### [Extract provided]
--- BEGIN ---

Sunday, Dec. 18, 2022 | 2 a.m.
Nevada continues to evolve demographically, socially and economically. The Nevada of 10 years from now will be dramatically different from the Nevada of today. To meet future challenges and opportunities, we must ensure our education and economic systems are prepared and aligned.
The Lincy Institute has long advocated for Nevada decision-makers to envision a new future for our state. We have called on policymakers to proactively adapt, reform and integrate economic and workforce development, education and social services systems to better position our state to compete against regional peers. We continue that call by encouraging state leaders to approve renaming Nevada State College to Nevada State University.
As Nevada State’s President DeRionne Pollard noted during her remarks at a recent Board of Regents meeting, studies confirm that colleges that have become universities experience appreciable increases in enrollment. Indeed, between 2001 and 2016, 122 four-year colleges in America changed their name from “College” to “University.” According to the American Association of State Colleges and Universities, those that changed their name to “University” experienced a 5.2% increase in first-time students within five years and an increase of 7.2% after six years.
Having three publicly identified universities in our state would communicate to external constituencies the region’s commitment to preparing an educated and trained workforce. Among its national peers, only one other school similar to Nevada State in the western United States still uses “College”; 95% of western four-year institutions use “University.” Nationally, 317 out of 334 of NSC peers use “University” while only 16 use “College.”

--- END ---

### [Dataset entries]
--- BEGIN ---

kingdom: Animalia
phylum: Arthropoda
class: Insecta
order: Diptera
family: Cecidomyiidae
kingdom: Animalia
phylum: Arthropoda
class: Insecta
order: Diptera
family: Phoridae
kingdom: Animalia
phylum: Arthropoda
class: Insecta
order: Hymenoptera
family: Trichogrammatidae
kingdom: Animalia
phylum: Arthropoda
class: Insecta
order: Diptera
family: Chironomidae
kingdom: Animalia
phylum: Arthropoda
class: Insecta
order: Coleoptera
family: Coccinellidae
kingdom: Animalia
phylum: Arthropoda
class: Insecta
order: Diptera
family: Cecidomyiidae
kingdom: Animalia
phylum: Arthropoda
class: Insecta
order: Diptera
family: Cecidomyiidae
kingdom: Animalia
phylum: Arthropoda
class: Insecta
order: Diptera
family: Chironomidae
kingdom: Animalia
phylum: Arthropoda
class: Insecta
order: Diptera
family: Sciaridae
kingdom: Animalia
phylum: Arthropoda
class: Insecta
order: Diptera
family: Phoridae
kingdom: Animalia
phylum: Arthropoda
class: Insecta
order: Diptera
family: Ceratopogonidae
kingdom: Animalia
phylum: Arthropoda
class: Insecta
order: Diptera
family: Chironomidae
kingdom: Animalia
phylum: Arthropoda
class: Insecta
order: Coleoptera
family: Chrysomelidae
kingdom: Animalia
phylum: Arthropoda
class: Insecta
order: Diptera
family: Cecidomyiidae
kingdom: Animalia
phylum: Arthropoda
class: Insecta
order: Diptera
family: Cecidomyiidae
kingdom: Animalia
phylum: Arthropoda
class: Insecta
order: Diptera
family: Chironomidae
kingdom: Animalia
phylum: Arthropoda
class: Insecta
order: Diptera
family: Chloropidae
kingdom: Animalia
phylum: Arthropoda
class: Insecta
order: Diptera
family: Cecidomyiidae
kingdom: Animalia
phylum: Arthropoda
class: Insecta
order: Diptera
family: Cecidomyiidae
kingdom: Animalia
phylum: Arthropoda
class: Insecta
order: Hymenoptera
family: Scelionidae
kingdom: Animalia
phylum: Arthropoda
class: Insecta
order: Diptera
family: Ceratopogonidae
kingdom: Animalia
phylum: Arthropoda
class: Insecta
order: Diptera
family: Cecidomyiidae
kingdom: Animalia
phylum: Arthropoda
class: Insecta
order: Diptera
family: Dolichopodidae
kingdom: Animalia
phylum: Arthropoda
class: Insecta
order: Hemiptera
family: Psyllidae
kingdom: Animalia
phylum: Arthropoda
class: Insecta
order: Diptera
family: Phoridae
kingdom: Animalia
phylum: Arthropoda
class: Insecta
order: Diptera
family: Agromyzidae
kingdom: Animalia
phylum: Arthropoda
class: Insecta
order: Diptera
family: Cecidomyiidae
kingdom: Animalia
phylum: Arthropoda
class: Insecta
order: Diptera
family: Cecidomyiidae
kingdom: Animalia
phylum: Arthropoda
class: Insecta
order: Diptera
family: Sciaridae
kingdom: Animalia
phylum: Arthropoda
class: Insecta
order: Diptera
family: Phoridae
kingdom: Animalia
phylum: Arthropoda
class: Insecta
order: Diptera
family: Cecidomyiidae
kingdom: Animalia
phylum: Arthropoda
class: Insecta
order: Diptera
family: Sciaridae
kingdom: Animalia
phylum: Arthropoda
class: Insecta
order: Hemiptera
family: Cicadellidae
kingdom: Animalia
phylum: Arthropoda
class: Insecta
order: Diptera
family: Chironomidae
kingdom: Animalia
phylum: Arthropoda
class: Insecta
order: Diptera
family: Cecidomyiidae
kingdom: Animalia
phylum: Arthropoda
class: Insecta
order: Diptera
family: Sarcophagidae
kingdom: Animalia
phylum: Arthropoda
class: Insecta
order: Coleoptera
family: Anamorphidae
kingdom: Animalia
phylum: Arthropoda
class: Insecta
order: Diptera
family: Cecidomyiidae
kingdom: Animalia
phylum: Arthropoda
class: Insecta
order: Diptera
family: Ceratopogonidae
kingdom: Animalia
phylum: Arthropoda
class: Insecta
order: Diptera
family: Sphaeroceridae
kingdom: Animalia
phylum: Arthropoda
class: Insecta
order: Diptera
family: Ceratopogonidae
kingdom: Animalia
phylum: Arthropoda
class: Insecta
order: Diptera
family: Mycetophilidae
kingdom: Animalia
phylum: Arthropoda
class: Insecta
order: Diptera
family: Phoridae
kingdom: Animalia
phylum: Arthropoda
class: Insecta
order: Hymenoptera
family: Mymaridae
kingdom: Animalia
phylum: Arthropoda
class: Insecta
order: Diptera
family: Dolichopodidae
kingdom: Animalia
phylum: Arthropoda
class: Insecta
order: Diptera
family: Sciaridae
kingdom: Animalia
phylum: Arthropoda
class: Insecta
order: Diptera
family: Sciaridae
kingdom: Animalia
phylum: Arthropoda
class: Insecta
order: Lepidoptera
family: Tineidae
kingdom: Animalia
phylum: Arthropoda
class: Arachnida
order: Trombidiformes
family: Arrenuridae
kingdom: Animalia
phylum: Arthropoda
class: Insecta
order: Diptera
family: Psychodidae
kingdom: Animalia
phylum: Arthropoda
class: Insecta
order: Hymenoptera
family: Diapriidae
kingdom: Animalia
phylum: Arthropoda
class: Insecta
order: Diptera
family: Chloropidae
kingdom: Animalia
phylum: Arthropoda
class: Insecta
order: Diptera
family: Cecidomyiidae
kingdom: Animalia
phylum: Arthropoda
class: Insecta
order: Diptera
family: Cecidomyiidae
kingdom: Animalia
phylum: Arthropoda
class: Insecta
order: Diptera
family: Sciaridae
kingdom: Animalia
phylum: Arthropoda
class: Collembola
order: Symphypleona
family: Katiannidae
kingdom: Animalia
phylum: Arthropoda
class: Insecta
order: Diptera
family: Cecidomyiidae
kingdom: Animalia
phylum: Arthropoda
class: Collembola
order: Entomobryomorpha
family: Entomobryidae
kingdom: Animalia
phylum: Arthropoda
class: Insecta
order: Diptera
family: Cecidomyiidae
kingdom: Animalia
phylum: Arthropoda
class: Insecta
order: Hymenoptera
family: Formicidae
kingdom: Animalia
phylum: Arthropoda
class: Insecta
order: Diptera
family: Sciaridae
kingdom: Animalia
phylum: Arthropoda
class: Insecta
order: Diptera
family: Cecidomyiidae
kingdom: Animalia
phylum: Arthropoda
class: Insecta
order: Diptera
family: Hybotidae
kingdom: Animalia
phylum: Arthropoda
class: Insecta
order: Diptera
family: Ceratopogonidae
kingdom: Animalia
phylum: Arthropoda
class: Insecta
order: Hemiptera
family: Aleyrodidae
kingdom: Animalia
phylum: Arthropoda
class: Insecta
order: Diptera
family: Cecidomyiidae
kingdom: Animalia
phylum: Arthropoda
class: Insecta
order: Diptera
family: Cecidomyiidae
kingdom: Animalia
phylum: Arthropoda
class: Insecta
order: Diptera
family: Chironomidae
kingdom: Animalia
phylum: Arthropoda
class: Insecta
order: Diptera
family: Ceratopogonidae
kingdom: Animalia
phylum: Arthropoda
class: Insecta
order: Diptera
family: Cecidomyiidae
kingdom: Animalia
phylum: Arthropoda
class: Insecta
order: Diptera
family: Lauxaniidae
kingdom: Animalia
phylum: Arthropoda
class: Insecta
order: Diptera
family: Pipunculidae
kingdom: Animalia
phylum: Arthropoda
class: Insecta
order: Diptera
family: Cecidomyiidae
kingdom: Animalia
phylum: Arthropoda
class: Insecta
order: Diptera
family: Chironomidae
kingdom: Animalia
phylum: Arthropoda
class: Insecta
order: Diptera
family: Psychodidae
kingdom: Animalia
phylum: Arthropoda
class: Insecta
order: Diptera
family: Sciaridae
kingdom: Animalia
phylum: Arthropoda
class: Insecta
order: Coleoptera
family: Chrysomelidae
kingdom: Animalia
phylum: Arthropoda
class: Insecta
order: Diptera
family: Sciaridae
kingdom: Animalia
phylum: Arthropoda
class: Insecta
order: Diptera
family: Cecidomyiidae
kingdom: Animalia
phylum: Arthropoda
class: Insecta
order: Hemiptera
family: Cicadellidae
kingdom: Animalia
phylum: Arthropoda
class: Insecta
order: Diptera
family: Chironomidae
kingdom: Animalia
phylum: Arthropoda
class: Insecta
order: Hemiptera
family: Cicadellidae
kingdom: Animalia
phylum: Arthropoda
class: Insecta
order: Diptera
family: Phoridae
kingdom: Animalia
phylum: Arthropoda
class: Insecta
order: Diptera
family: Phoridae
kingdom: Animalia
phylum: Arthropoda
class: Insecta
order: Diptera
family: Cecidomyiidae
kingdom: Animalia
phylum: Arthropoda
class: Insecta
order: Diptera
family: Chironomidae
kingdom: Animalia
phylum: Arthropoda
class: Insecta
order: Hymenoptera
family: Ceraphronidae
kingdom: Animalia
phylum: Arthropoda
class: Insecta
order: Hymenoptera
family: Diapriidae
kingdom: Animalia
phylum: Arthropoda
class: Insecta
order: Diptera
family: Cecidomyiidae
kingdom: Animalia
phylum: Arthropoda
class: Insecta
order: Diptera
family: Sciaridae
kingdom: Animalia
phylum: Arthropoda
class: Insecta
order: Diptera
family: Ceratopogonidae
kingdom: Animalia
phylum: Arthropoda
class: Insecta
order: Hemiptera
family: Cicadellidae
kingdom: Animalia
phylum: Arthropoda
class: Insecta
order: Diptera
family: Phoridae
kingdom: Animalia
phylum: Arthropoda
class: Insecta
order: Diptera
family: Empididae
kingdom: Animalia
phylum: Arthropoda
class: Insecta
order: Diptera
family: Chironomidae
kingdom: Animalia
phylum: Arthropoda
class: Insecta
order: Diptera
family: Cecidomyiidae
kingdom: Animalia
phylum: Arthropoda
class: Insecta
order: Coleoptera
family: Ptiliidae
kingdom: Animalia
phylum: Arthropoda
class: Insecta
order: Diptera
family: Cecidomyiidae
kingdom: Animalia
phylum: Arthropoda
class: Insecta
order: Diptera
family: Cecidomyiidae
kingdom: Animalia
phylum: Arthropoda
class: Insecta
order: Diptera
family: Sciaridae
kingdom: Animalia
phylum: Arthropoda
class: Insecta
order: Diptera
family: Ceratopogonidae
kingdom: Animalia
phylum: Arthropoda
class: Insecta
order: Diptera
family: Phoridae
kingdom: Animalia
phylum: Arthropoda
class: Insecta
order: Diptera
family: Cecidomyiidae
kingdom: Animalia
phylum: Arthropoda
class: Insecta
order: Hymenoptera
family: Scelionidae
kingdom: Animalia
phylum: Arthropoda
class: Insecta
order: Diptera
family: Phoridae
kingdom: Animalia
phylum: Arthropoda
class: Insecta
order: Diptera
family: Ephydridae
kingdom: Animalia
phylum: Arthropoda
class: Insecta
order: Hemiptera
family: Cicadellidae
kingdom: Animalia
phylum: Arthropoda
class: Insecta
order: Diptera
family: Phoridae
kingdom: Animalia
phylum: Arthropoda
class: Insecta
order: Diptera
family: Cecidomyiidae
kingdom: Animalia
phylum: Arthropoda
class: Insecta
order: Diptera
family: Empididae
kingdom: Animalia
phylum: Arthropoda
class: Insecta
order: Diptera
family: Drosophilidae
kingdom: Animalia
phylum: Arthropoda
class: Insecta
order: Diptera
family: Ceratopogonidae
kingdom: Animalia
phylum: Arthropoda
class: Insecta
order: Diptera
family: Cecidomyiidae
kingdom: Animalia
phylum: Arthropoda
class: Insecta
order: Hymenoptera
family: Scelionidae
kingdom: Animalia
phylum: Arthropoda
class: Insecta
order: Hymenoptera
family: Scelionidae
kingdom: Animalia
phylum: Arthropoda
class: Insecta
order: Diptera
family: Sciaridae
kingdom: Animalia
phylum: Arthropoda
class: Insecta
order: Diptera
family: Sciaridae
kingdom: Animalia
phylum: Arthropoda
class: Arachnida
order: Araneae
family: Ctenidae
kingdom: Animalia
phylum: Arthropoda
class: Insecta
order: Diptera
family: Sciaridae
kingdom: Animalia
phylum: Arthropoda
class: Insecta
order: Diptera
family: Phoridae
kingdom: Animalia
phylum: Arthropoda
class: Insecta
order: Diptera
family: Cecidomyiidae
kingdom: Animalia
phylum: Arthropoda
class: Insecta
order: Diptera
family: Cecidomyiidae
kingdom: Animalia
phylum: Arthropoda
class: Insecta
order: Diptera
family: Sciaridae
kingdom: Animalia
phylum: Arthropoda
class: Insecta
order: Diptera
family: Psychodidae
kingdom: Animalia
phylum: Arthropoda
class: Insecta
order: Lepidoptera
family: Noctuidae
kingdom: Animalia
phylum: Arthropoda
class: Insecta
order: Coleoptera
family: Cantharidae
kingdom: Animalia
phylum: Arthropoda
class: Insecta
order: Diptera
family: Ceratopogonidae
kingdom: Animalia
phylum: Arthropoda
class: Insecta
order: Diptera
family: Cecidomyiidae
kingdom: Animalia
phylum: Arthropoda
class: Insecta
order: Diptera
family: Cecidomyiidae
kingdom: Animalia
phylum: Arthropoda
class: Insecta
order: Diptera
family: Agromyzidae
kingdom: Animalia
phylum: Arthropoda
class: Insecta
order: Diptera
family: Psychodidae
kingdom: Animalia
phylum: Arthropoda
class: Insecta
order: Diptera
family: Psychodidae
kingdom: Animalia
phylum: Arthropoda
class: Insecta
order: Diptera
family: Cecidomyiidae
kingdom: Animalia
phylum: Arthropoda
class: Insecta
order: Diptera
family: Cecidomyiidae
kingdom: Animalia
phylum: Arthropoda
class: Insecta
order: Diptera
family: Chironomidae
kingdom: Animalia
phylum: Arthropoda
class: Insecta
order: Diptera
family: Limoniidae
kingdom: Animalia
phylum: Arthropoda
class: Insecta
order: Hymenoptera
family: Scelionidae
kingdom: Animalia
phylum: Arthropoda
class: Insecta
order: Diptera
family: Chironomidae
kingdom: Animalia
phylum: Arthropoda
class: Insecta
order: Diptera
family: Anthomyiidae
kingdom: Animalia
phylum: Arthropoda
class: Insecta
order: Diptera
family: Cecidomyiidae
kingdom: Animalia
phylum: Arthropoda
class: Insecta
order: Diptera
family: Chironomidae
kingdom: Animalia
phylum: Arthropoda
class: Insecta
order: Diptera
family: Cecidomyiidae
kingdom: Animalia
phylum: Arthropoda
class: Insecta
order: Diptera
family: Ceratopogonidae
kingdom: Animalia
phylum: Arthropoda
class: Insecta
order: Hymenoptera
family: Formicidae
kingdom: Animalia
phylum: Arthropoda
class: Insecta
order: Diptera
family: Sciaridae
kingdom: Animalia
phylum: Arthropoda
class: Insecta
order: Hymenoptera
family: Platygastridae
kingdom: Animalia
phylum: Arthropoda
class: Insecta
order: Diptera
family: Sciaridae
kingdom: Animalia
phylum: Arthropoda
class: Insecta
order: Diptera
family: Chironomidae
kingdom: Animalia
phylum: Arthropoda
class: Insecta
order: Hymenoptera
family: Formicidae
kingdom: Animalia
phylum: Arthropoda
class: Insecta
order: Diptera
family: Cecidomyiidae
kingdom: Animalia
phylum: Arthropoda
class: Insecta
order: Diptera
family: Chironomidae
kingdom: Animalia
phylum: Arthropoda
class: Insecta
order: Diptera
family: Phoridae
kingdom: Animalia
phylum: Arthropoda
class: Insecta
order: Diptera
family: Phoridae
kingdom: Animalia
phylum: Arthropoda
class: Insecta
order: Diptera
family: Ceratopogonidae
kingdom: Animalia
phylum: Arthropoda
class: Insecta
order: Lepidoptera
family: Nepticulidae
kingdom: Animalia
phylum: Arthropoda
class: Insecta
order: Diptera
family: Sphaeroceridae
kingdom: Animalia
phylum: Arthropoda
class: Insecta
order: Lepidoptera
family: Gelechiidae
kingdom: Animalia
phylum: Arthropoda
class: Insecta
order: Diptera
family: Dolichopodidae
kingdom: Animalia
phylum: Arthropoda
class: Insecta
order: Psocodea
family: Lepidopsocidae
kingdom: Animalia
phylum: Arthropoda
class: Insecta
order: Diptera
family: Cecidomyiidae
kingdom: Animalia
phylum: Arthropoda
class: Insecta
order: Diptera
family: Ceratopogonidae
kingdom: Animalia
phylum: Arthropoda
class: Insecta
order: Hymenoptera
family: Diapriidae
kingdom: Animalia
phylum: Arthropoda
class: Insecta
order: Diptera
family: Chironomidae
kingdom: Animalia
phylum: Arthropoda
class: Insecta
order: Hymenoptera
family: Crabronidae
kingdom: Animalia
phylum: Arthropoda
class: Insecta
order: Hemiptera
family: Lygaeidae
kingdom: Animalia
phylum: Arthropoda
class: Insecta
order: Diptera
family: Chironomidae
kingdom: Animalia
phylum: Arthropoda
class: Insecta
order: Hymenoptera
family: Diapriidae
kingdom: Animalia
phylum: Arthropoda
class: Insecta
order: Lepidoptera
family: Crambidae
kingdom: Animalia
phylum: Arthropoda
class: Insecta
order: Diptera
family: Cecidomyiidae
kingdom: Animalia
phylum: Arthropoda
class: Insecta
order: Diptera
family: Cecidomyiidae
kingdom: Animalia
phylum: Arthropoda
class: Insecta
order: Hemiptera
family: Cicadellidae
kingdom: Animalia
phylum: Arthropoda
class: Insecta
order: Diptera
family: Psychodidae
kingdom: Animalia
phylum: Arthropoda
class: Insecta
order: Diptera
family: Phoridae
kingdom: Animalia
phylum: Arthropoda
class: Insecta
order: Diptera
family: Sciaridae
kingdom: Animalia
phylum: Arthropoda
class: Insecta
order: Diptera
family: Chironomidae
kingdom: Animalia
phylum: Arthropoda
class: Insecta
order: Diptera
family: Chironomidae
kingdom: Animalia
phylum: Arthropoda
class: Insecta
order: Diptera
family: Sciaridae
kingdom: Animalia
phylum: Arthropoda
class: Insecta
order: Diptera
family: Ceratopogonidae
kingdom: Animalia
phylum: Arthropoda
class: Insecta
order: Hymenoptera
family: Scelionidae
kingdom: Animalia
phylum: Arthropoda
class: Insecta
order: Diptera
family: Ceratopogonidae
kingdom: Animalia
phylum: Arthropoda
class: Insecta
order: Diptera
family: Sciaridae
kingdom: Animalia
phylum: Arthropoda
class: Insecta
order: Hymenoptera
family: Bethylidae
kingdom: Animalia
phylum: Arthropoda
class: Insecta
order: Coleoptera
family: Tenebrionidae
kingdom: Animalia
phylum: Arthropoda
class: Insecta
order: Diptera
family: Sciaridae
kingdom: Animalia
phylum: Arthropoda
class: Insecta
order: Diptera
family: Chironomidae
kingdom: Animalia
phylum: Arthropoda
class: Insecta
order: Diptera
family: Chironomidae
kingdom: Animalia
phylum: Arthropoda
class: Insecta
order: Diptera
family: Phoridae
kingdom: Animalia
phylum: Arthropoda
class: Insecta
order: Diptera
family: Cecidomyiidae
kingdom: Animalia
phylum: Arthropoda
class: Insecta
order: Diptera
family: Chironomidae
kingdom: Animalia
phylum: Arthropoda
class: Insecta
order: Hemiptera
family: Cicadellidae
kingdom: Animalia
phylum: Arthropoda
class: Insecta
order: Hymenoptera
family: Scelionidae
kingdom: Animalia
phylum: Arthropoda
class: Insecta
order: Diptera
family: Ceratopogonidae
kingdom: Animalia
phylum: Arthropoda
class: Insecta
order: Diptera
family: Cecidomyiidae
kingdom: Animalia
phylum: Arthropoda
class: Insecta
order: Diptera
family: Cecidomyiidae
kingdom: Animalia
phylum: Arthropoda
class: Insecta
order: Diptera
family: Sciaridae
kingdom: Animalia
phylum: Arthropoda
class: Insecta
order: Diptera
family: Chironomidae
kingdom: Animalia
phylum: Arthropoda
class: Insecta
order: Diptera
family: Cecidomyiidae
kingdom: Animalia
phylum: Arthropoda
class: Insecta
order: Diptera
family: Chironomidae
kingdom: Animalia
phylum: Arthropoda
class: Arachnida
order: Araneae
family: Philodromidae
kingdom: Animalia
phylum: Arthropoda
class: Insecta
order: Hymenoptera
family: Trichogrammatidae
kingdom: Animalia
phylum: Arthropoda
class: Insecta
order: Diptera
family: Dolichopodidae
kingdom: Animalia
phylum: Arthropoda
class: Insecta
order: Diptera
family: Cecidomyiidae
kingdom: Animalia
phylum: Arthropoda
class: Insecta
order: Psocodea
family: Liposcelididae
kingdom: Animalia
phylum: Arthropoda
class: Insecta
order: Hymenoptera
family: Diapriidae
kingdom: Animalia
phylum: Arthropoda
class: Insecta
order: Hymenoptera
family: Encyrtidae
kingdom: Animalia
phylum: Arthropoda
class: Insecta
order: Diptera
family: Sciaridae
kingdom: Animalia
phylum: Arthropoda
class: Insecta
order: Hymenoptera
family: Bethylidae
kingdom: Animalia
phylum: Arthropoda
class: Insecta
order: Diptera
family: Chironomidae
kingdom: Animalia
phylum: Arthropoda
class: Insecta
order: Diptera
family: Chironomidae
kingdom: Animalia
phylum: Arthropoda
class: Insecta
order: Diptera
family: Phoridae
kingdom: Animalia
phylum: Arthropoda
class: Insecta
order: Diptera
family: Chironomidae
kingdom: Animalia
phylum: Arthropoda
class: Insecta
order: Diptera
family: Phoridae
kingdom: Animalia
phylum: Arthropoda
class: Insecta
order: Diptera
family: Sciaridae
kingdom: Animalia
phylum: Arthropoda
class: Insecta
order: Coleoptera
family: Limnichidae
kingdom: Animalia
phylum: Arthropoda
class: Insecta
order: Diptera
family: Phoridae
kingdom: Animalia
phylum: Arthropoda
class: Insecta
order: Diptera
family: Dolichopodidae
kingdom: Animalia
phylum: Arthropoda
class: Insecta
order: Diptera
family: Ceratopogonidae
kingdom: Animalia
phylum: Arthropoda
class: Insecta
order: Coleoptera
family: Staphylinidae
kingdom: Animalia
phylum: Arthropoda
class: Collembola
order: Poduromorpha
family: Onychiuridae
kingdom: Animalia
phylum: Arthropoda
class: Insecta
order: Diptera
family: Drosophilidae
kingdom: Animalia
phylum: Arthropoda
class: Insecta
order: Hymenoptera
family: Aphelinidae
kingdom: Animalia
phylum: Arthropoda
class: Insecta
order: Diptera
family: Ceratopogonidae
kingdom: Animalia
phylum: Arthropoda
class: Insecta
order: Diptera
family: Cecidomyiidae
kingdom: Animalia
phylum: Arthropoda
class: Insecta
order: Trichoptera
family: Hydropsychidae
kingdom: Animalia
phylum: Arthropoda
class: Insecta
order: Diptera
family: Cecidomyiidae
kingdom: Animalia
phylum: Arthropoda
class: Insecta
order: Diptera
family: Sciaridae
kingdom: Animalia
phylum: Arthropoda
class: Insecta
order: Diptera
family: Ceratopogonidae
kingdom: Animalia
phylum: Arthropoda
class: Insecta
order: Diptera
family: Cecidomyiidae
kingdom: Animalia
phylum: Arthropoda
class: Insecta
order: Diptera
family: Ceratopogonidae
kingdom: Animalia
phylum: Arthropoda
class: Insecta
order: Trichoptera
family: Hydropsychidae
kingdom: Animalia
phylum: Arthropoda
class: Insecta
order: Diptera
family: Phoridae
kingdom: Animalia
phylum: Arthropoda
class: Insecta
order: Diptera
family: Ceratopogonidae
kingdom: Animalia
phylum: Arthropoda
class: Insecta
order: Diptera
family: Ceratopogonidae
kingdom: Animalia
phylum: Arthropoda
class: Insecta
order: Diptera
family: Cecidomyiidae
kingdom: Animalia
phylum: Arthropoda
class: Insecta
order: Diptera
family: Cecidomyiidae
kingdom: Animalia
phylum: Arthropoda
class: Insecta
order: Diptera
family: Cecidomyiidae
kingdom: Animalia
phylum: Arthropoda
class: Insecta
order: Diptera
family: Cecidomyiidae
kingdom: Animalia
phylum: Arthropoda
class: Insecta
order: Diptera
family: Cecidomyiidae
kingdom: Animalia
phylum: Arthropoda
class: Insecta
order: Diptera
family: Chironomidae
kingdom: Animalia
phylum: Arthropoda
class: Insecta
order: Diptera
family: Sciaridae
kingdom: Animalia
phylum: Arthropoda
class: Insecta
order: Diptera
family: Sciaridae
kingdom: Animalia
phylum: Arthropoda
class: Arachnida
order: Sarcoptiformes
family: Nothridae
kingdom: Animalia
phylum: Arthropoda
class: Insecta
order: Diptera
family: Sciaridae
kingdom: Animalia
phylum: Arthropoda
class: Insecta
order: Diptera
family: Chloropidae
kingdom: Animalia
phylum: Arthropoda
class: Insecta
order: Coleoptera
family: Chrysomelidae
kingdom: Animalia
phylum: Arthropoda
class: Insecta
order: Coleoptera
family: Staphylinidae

--- END ---

### [Goal]
Write out, word for word, the part of the piece on renaming Nevada State College from "As Nevada State’s" to "after six years.". You won't need the data.

### [Result of the exercise]
As Nevada State’s President DeRionne Pollard noted during her remarks at a recent Board of Regents meeting, studies confirm that colleges that have become universities experience appreciable increases in enrollment. Indeed, between 2001 and 2016, 122 four-year colleges in America changed their name from “College” to “University.” According to the American Association of State Colleges and Universities, those that changed their name to “University” experienced a 5.2% increase in first-time students within five years and an increase of 7.2% after six years.